Commies vs. Catherwood 1961
New York yanked the Communist Party's tax registration status on the grounds that they weren't an employer, but a criminal conspiracy to overthrow the government. This court says lay off it.
Sherbert vs. Verner 1963
A Seventh Day Adventist refused to work on the Sabbath, so they disqualified her from Unemployment. Court says she collects.
Red Cross vs. Colorado 1966
The Red Cross says it shouldn't have to pay this tax. The court agrees.
Nash vs. Florida 1967
Florida said she couldn't collect because she had filed a case with the NLRB. Court throws out Florida's law.
U.S. vs. Webb 1969
Seagoing fishing boats with pick-up crews have to pay the tax.
California vs. Java 1971
The court says states have to pay benefits promptly. They can't put off payment until all appeals are exhausted.
Torres vs. New York 1973
His benefits were cut off without a hearing. The court won't hear the case. But three justices dissent.
Christian vs. New York 1974
The denial letters the state sent them never mentioned any appeal rights. So their case is sent back to the states.
Turner vs. Utah 1975
A Utah law saying that pregnant women aren't eligible for Unemployment 12 weeks before and six weeks after giving birth is struck down.
Fusari v. Steinberg 1975
The courts did not like the way that Connecticut interviewed claimants.
Hodory vs. Ohio 1977
A steelworker was laid off because a coal miner's strike left his plant without coke. He does not collect because this court upholds an Ohio law which disqualifies someone unemployed because of a strike elsewhere.
Smith vs. Idaho 1977
Smith thinks it's not fair he shouldn't get Unemployment while attending school full time, since people in night school can collect. Court says forget about it.

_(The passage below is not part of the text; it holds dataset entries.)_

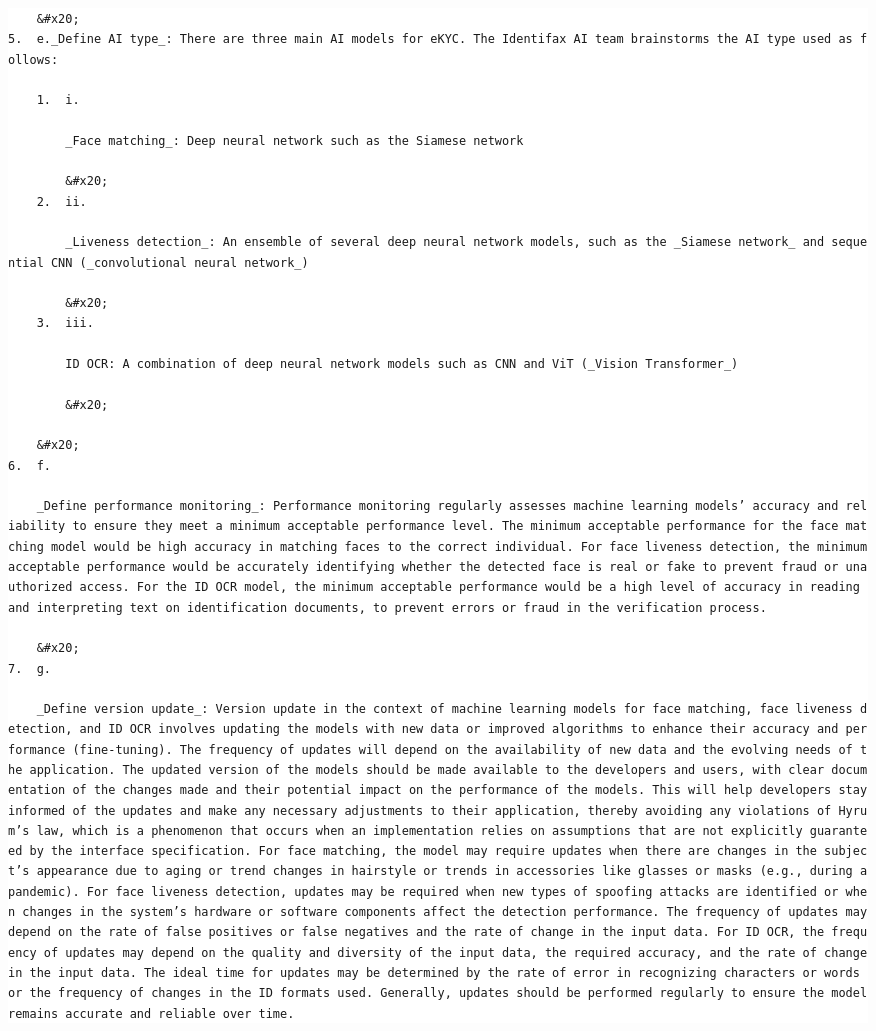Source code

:         &#x20;
    5.  e._Define AI type_: There are three main AI models for eKYC. The Identifax AI team brainstorms the AI type used as follows:

        1.  i.

            _Face matching_: Deep neural network such as the Siamese network

            &#x20;
        2.  ii.

            _Liveness detection_: An ensemble of several deep neural network models, such as the _Siamese network_ and sequential CNN (_convolutional neural network_)

            &#x20;
        3.  iii.

            ID OCR: A combination of deep neural network models such as CNN and ViT (_Vision Transformer_)

            &#x20;

        &#x20;
    6.  f.

        _Define performance monitoring_: Performance monitoring regularly assesses machine learning models’ accuracy and reliability to ensure they meet a minimum acceptable performance level. The minimum acceptable performance for the face matching model would be high accuracy in matching faces to the correct individual. For face liveness detection, the minimum acceptable performance would be accurately identifying whether the detected face is real or fake to prevent fraud or unauthorized access. For the ID OCR model, the minimum acceptable performance would be a high level of accuracy in reading and interpreting text on identification documents, to prevent errors or fraud in the verification process.

        &#x20;
    7.  g.

        _Define version update_: Version update in the context of machine learning models for face matching, face liveness detection, and ID OCR involves updating the models with new data or improved algorithms to enhance their accuracy and performance (fine-tuning). The frequency of updates will depend on the availability of new data and the evolving needs of the application. The updated version of the models should be made available to the developers and users, with clear documentation of the changes made and their potential impact on the performance of the models. This will help developers stay informed of the updates and make any necessary adjustments to their application, thereby avoiding any violations of Hyrum’s law, which is a phenomenon that occurs when an implementation relies on assumptions that are not explicitly guaranteed by the interface specification. For face matching, the model may require updates when there are changes in the subject’s appearance due to aging or trend changes in hairstyle or trends in accessories like glasses or masks (e.g., during a pandemic). For face liveness detection, updates may be required when new types of spoofing attacks are identified or when changes in the system’s hardware or software components affect the detection performance. The frequency of updates may depend on the rate of false positives or false negatives and the rate of change in the input data. For ID OCR, the frequency of updates may depend on the quality and diversity of the input data, the required accuracy, and the rate of change in the input data. The ideal time for updates may be determined by the rate of error in recognizing characters or words or the frequency of changes in the ID formats used. Generally, updates should be performed regularly to ensure the model remains accurate and reliable over time.
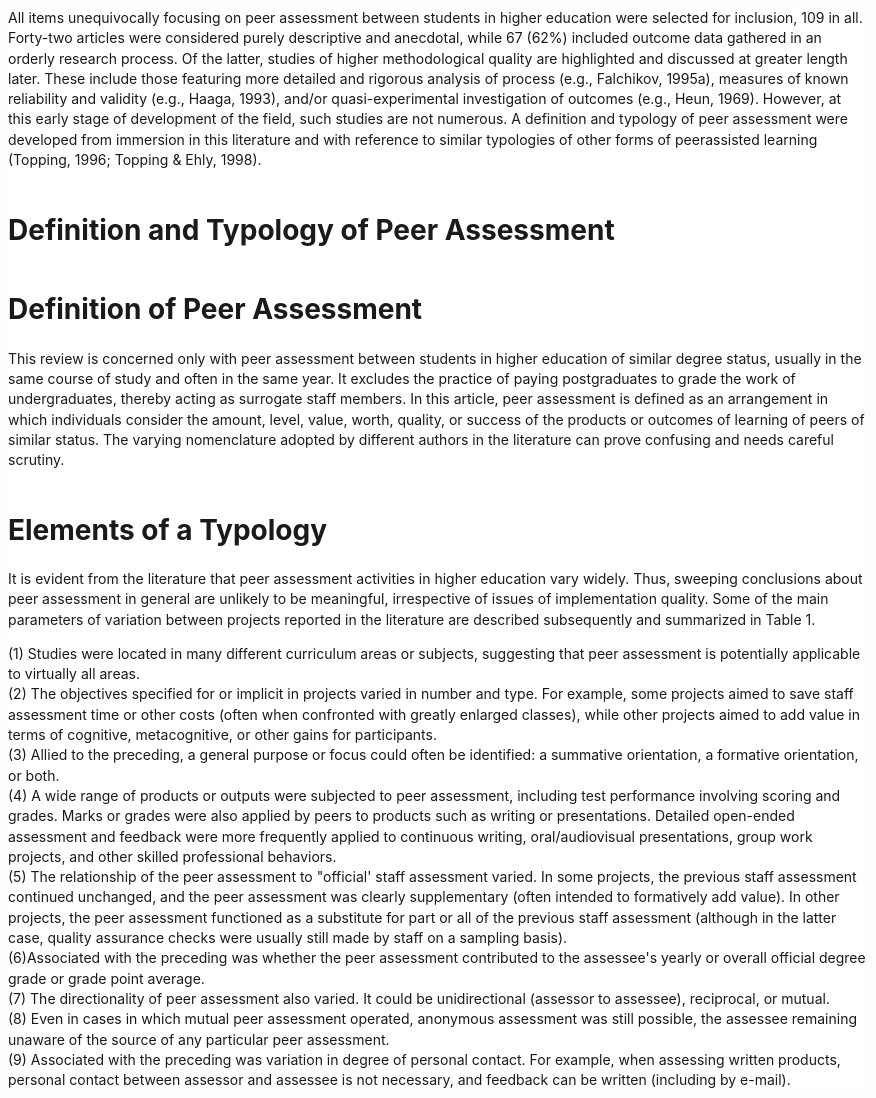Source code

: All items unequivocally focusing on peer assessment between students in higher education were selected for inclusion, 109 in all. Forty-two articles were considered purely descriptive and anecdotal, while 67 $(62 \% )$ included outcome data gathered in an orderly research process. Of the latter, studies of higher methodological quality are highlighted and discussed at greater length later. These include those featuring more detailed and rigorous analysis of process (e.g., Falchikov, 1995a), measures of known reliability and validity (e.g., Haaga, 1993), and/or quasi-experimental investigation of outcomes (e.g., Heun, 1969). However, at this early stage of development of the field, such studies are not numerous. A definition and typology of peer assessment were developed from immersion in this literature and with reference to similar typologies of other forms of peerassisted learning (Topping, 1996; Topping & Ehly, 1998).

# Definition and Typology of Peer Assessment

# Definition of Peer Assessment

This review is concerned only with peer assessment between students in higher education of similar degree status, usually in the same course of study and often in the same year. It excludes the practice of paying postgraduates to grade the work of undergraduates, thereby acting as surrogate staff members. In this article, peer assessment is defined as an arrangement in which individuals consider the amount, level, value, worth, quality, or success of the products or outcomes of learning of peers of similar status. The varying nomenclature adopted by different authors in the literature can prove confusing and needs careful scrutiny.

# Elements of a Typology

It is evident from the literature that peer assessment activities in higher education vary widely. Thus, sweeping conclusions about peer assessment in general are unlikely to be meaningful, irrespective of issues of implementation quality. Some of the main parameters of variation between projects reported in the literature are described subsequently and summarized in Table 1.

(1) Studies were located in many different curriculum areas or subjects, suggesting that peer assessment is potentially applicable to virtually all areas.   
(2) The objectives specified for or implicit in projects varied in number and type. For example, some projects aimed to save staff assessment time or other costs (often when confronted with greatly enlarged classes), while other projects aimed to add value in terms of cognitive, metacognitive, or other gains for participants.   
(3) Allied to the preceding, a general purpose or focus could often be identified: a summative orientation, a formative orientation, or both.   
(4) A wide range of products or outputs were subjected to peer assessment, including test performance involving scoring and grades. Marks or grades were also applied by peers to products such as writing or presentations. Detailed open-ended assessment and feedback were more frequently applied to continuous writing, oral/audiovisual presentations, group work projects, and other skilled professional behaviors.   
(5) The relationship of the peer assessment to "official' staff assessment varied. In some projects, the previous staff assessment continued unchanged, and the peer assessment was clearly supplementary (often intended to formatively add value). In other projects, the peer assessment functioned as a substitute for part or all of the previous staff assessment (although in the latter case, quality assurance checks were usually still made by staff on a sampling basis).   
(6)Associated with the preceding was whether the peer assessment contributed to the assessee's yearly or overall official degree grade or grade point average.   
(7) The directionality of peer assessment also varied. It could be unidirectional (assessor to assessee), reciprocal, or mutual.   
(8)  Even in cases in which mutual peer assessment operated, anonymous assessment was still possible, the assessee remaining unaware of the source of any particular peer assessment.   
(9) Associated with the preceding was variation in degree of personal contact. For example, when assessing written products, personal contact between assessor and assessee is not necessary, and feedback can be written (including by e-mail).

New York Telephone vs New York 1979
The company does not think it is fair for Unemployment benefits they pay for to subsidize strikers. Court says tough.
Rowan vs. U.S. 1981
The company naturally provided room and board for workers on their oil rigs. Now they will have to pay taxes on the value of the room and board.
Thomas vs. Indiana 1981
He quit because the factory would only assign him to make tanks, and he didn't believe in making weapons. He collects.

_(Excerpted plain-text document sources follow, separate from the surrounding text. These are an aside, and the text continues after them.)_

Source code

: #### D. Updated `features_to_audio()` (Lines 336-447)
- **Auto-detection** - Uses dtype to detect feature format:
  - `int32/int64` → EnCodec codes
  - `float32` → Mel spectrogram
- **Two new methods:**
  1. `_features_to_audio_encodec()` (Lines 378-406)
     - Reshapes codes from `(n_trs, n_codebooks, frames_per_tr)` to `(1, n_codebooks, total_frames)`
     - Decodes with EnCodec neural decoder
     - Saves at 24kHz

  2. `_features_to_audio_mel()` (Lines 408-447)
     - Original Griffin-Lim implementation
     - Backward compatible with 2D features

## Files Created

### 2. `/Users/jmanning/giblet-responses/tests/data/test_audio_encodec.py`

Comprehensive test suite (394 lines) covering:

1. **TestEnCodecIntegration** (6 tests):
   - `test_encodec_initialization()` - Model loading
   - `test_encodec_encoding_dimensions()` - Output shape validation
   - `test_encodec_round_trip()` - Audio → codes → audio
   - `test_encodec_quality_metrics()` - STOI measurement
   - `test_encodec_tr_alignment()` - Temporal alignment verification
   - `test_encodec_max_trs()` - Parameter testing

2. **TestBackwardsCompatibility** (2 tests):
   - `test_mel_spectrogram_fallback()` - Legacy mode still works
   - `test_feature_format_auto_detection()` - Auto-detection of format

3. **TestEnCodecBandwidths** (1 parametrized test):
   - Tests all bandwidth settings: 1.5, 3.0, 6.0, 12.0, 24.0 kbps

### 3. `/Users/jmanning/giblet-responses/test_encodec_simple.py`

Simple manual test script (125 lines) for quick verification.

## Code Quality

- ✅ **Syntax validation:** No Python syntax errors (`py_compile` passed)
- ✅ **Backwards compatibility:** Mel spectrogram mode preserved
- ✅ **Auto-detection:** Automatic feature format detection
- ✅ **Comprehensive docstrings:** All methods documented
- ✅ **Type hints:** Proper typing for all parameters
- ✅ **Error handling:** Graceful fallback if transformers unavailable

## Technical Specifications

St. Martin's vs. South Dakota 1981
South Dakota wants to tax a church school. Court says no.
CA vs. Grace Brethren 1982
Religious schools which are not affiliated with a church try to get the same tax free status as churches have. This court says they took it to the wrong court.
U.S. vs. Lee 1982
An Amish farmer does not believe in Social Security and Unemployment, and does not want to pay the taxes. Court says pay.
White vs. New Hampshire 1982
He won his case against the state for dawdling with his claim. Now he wants the state to pay for his lawyer. It doesn't look as though he'll get it.
Porcher vs. Brown 1983
She thinks she should collect Unemployment when she is off work pregnant. The court won't hear her case. Three justices think they should.
Baker vs. GM 1986
They paid extra into the strike fund, and therefore they cannot collect.
Auto Workers vs. Brock 1986
This case affirms that Unions have the right to go to court for their members.
Hobbie vs. Florida 1987
A woman joined the Seventh Day Adventist Church and refused to work on the Sabbath. She was fired. She collects.
Wimberly vs. MO 1987
She took leave for pregnancy. When she was ready to come back, there was no job for her. She does not collect.
Oregon vs. Smith 1988
A rehab center canned three counselors who took peyote in a church ceremony. This court says the state court should decide if it's legal to take peyote in a church ceremony. If so should collect; but if not, not.
Frazee vs. Illinois 1989
He refused to work Sundays, because his religion forbade it, so they canned him. But he didn't go to church, so the state wouldn't pay Unemployment. This court says pay it.
Oregon vs. Smith 1990
Same issue as above. Here, the state decided that it's not legal, but it should be. This court says no, it shouldn't be.